**Assignment A:** In the saved entries, substitute "Published" for "Posted" and write the lines out again with nothing else changed, beginning with the first line of the entries and stopping after the line that contains "De tweede dader".

**Study text:**
With its Disney brand and tame PG rating, it’s not hard to figure out what category Secretariat fits into; and while the film (now available on Disney DVD and Blu-ray) is definitely a family friendly one, you’re likely to feel that you’ve seen this race before… even if you haven’t seen Seabiscuit.
As the “super horse” that, in 1973, became the first racehorse to win the US Triple Crown in twenty-five years, Secretariat certainly could run fast, but he doesn’t say much. Therefore, the movie leans heavily on his owner, Peggy Chenery (played by the always welcome Diane Lane) to carry the story. Unfortunately, as a main character, Peggy is a bit of a cipher. Her motivation to race Secretariat, tied to fulfilling some unspoken dying wish of her father (Scott Glenn), is barely tangible, while attempts to show her as a “woman in a man’s world” fall flat. Subplots about the strain on her marriage and family (including, quite awkwardly, a wannabe hippie daughter) and her reluctance to speak in public go nowhere.
To compensate, director Randall Wallace (the Academy Award nominated screenwriter of Braveheart) and writer Mike Rich (who based his script on William Nack's book Secretariat: The Making of a Champion) try to throw some more obstacles in her way, mainly conflicts with her quirky horse trainer, Lucian Laurin. A French-Canadian former jockey who fancied loud outfits and unconventional training methods, Laurin is played by John Malkovich, the go-to guy in Hollywood for quirky characters (that is, when Christopher Walken is unavailable). Alas, Malkovich pretty much sleep walks through the role, relying on a string of goofy hats and sporadic outbursts in French for character development.

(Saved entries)
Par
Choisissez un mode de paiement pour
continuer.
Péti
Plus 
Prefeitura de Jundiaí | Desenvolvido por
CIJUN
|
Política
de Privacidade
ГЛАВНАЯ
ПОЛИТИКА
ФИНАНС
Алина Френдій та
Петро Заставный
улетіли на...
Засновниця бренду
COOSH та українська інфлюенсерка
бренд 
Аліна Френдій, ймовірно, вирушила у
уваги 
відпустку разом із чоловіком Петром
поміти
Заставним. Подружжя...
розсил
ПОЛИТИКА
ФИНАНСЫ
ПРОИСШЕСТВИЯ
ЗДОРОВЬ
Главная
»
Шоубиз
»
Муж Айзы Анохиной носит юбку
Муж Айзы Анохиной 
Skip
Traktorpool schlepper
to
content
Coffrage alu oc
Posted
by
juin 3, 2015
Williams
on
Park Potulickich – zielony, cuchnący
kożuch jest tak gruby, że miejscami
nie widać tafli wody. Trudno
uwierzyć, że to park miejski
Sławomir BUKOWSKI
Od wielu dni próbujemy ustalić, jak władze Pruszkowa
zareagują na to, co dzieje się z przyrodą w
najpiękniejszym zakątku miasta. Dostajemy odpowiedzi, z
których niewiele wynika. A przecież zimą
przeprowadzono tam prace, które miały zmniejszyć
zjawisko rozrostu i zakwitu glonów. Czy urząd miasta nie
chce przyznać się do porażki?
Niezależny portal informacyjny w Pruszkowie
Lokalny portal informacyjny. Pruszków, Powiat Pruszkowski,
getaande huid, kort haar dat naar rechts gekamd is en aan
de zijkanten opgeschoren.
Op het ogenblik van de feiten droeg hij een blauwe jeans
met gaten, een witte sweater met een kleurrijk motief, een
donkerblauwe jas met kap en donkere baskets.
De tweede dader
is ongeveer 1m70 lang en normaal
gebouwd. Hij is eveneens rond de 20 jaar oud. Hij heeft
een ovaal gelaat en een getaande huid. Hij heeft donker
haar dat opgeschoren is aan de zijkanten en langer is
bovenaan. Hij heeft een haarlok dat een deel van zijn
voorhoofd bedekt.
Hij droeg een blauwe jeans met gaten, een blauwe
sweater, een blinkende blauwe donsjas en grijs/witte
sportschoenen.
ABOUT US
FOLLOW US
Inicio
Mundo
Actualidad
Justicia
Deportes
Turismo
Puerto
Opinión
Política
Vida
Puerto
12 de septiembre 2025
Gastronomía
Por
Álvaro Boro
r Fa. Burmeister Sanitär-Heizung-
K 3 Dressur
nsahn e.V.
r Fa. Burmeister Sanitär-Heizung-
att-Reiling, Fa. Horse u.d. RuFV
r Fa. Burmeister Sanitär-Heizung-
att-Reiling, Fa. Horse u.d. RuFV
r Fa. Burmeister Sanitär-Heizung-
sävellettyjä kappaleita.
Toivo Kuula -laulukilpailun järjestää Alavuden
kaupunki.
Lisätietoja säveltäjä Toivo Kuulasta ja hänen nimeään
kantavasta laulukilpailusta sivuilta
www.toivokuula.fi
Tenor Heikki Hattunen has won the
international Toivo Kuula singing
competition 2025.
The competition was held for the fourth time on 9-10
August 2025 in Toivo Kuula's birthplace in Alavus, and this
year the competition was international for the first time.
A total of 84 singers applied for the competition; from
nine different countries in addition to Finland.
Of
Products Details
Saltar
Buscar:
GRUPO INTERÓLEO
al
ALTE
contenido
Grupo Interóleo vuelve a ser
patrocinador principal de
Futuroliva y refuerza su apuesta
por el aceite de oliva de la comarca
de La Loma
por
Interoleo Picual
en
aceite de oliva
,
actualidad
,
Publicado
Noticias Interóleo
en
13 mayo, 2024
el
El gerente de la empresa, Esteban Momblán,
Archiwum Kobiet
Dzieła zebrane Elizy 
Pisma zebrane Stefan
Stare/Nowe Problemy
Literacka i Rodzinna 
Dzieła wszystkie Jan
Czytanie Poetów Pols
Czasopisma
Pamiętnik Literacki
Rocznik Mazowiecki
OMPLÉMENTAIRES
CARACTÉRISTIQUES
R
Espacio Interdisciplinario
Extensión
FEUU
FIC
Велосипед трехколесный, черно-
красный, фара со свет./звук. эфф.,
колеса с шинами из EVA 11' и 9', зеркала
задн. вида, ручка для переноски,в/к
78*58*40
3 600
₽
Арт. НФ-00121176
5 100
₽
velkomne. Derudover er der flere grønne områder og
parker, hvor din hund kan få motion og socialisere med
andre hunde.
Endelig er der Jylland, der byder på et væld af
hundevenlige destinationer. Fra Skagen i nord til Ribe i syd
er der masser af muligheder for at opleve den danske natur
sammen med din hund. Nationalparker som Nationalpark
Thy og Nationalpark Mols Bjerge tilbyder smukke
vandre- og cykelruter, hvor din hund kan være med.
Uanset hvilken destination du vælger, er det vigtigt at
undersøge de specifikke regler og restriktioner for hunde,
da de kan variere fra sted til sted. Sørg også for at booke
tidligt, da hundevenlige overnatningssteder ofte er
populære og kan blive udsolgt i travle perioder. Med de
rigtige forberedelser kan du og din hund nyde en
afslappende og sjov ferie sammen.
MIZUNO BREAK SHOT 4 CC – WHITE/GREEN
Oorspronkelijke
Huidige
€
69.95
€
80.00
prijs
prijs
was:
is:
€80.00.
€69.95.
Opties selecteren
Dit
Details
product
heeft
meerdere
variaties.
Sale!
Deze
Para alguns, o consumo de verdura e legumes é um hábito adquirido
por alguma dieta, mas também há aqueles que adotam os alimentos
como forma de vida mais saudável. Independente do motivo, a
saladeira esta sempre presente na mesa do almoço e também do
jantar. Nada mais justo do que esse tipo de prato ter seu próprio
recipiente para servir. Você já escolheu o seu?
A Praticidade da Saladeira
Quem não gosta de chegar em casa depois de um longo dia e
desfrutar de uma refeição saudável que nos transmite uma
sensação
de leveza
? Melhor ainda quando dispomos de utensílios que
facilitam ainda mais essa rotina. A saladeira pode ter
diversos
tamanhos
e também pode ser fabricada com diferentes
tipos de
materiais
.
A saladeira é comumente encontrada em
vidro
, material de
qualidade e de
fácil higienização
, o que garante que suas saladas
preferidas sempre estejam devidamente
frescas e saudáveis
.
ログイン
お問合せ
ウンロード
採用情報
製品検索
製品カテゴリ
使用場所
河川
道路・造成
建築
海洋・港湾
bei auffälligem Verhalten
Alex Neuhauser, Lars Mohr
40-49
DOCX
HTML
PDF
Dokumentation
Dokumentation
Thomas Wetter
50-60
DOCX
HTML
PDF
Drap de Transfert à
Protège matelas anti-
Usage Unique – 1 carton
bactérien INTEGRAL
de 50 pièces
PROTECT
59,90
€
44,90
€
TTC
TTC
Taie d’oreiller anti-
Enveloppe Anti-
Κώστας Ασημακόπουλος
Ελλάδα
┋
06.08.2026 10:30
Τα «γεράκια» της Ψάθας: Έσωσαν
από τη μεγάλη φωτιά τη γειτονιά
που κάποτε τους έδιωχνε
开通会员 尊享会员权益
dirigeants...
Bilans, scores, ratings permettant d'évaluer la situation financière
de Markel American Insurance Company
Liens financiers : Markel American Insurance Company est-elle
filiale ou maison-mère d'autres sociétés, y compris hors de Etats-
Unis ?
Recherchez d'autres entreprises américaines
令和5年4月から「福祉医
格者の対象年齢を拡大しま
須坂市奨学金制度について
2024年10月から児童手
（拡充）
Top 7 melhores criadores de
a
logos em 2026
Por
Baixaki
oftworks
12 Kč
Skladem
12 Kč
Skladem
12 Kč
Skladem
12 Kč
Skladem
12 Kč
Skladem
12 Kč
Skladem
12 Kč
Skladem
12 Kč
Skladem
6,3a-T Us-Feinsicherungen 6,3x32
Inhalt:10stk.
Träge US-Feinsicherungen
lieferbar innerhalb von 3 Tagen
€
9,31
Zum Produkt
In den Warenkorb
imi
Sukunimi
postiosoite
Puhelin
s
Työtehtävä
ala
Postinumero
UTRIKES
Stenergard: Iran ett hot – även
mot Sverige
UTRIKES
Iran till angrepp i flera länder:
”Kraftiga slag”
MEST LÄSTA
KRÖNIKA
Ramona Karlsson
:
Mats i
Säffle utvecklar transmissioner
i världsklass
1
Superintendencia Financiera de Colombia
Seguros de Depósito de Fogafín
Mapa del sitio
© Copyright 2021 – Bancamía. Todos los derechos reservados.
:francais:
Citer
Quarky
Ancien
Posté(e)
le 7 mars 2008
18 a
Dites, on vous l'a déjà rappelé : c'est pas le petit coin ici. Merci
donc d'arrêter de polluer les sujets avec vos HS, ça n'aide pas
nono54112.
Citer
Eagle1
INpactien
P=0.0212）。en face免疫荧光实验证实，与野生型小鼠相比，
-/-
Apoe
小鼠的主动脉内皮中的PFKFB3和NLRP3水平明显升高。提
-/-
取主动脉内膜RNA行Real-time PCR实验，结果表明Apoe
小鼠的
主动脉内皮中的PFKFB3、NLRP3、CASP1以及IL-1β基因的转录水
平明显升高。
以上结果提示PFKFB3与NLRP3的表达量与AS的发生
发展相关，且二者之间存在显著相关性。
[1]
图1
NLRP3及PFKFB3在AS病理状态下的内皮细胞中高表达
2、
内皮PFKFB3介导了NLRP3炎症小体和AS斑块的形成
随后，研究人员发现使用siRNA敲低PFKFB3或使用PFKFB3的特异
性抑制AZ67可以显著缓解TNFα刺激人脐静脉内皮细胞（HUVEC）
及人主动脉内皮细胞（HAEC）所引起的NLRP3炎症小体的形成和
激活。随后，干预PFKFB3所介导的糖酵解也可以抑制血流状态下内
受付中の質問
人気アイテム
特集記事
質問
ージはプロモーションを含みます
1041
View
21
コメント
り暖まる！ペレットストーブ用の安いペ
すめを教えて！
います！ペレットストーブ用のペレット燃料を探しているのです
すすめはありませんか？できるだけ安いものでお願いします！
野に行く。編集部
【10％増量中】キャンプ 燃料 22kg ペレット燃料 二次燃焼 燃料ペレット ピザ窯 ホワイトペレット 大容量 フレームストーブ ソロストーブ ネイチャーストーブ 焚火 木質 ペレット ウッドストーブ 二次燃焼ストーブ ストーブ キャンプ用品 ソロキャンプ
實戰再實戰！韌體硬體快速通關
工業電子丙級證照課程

**Assignment B:** Resume the review of the film Secretariat, picking up right after its last sentence.

**Your response A:**
Par
Choisissez un mode de paiement pour
continuer.
Péti
Plus 
Prefeitura de Jundiaí | Desenvolvido por
CIJUN
|
Política
de Privacidade
ГЛАВНАЯ
ПОЛИТИКА
ФИНАНС
Алина Френдій та
Петро Заставный
улетіли на...
Засновниця бренду
COOSH та українська інфлюенсерка
бренд 
Аліна Френдій, ймовірно, вирушила у
уваги 
відпустку разом із чоловіком Петром
поміти
Заставним. Подружжя...
розсил
ПОЛИТИКА
ФИНАНСЫ
ПРОИСШЕСТВИЯ
ЗДОРОВЬ
Главная
»
Шоубиз
»
Муж Айзы Анохиной носит юбку
Муж Айзы Анохиной 
Skip
Traktorpool schlepper
to
content
Coffrage alu oc
Published
by
juin 3, 2015
Williams
on
Park Potulickich – zielony, cuchnący
kożuch jest tak gruby, że miejscami
nie widać tafli wody. Trudno
uwierzyć, że to park miejski
Sławomir BUKOWSKI
Od wielu dni próbujemy ustalić, jak władze Pruszkowa
zareagują na to, co dzieje się z przyrodą w
najpiękniejszym zakątku miasta. Dostajemy odpowiedzi, z
których niewiele wynika. A przecież zimą
przeprowadzono tam prace, które miały zmniejszyć
zjawisko rozrostu i zakwitu glonów. Czy urząd miasta nie
chce przyznać się do porażki?
Niezależny portal informacyjny w Pruszkowie
Lokalny portal informacyjny. Pruszków, Powiat Pruszkowski,
getaande huid, kort haar dat naar rechts gekamd is en aan
de zijkanten opgeschoren.
Op het ogenblik van de feiten droeg hij een blauwe jeans
met gaten, een witte sweater met een kleurrijk motief, een
donkerblauwe jas met kap en donkere baskets.
De tweede dader

**Your response B:**
Struggling with that vacuum in the plot, Wallace and Rich strain to create “villains” for the protagonist, including her own husband (Dylan Walsh) and brother (Dylan Baker) and a gruff business man (James Cromwell) before finally settling on rival horse owner Pancho Martin (Nestor Serrano, no stranger to such loud jerk roles). Shining brightly in supporting parts are familiar character actress Margo Martindale as Penny’s secretary and, as Secretariat’s kindly groomer, Nelsan Ellis (in a performance far removed from his flamboyant Lafayette on True Blood).
With all these stalls in the narrative, it is no wonder that the film’s best moments come when all the characters just step aside to let the horse run. With thrilling “you are there” camerawork from cinematographer Dean Semler (an Oscar winner for Dances with Wolves) and the quick cutting of editor John Wright (an Oscar nominee for Speed), the racing sequences truly come alive, delivering the dramatic tension the “slower” scenes lack.